◆ WORK TASK: Determine how many lines in the rows below contain the string "information", treating case as significant. Reply with only the number.

◆ Page images and their extracted text:
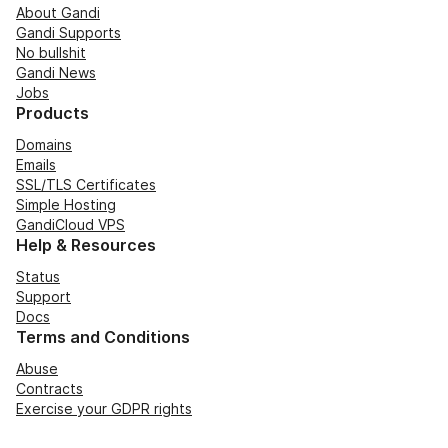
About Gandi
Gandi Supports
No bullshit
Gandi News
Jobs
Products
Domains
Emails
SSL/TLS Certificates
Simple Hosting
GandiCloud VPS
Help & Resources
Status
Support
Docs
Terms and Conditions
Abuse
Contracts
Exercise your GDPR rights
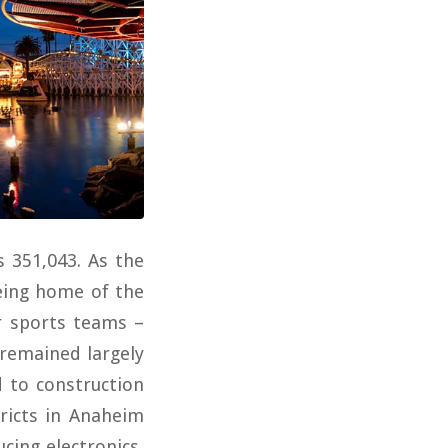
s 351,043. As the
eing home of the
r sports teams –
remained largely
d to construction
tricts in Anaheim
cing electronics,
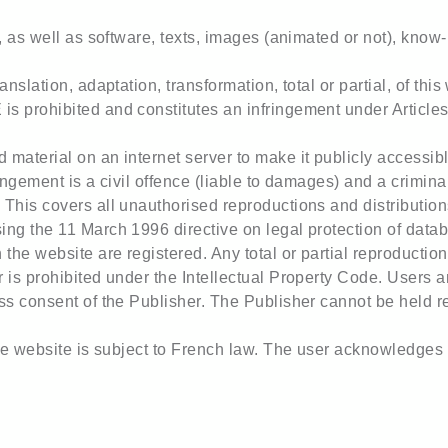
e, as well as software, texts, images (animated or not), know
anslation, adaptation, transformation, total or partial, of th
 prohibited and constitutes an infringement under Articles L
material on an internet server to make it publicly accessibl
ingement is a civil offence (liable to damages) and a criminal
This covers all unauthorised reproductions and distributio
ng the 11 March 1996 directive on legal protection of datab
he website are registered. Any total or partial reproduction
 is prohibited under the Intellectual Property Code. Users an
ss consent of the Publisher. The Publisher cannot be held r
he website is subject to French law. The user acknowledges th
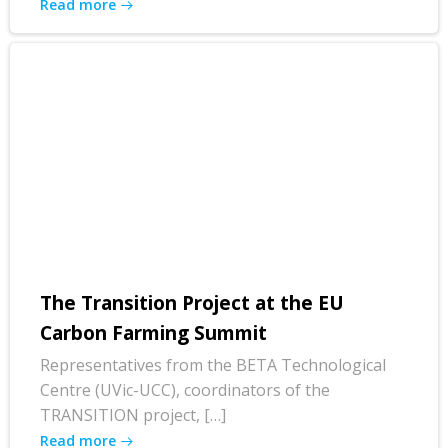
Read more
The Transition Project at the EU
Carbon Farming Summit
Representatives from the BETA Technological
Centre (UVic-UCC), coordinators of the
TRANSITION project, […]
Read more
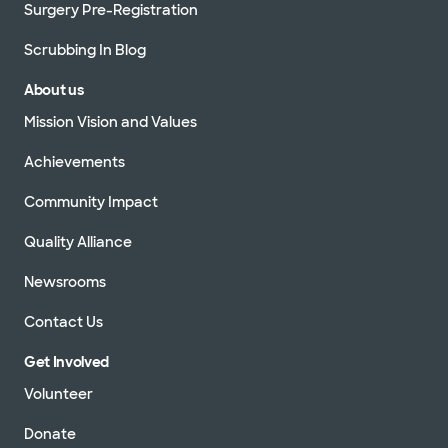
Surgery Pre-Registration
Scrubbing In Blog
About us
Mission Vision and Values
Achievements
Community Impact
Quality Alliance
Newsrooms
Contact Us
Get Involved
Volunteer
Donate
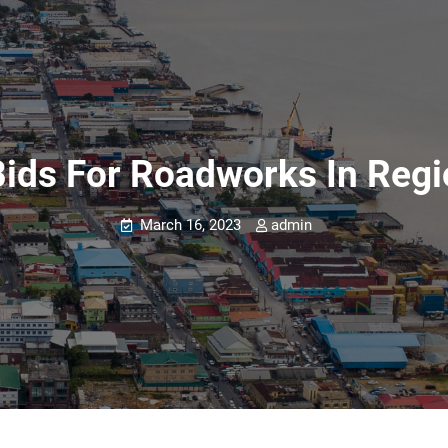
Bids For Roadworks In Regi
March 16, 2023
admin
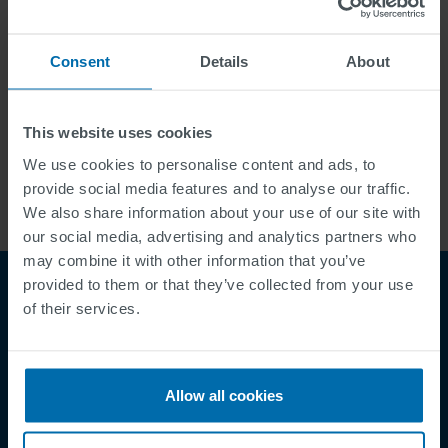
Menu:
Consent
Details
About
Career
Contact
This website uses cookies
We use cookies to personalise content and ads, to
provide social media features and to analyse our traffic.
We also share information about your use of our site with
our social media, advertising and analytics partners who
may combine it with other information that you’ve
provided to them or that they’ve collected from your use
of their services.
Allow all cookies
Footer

◆ ANSWER: 2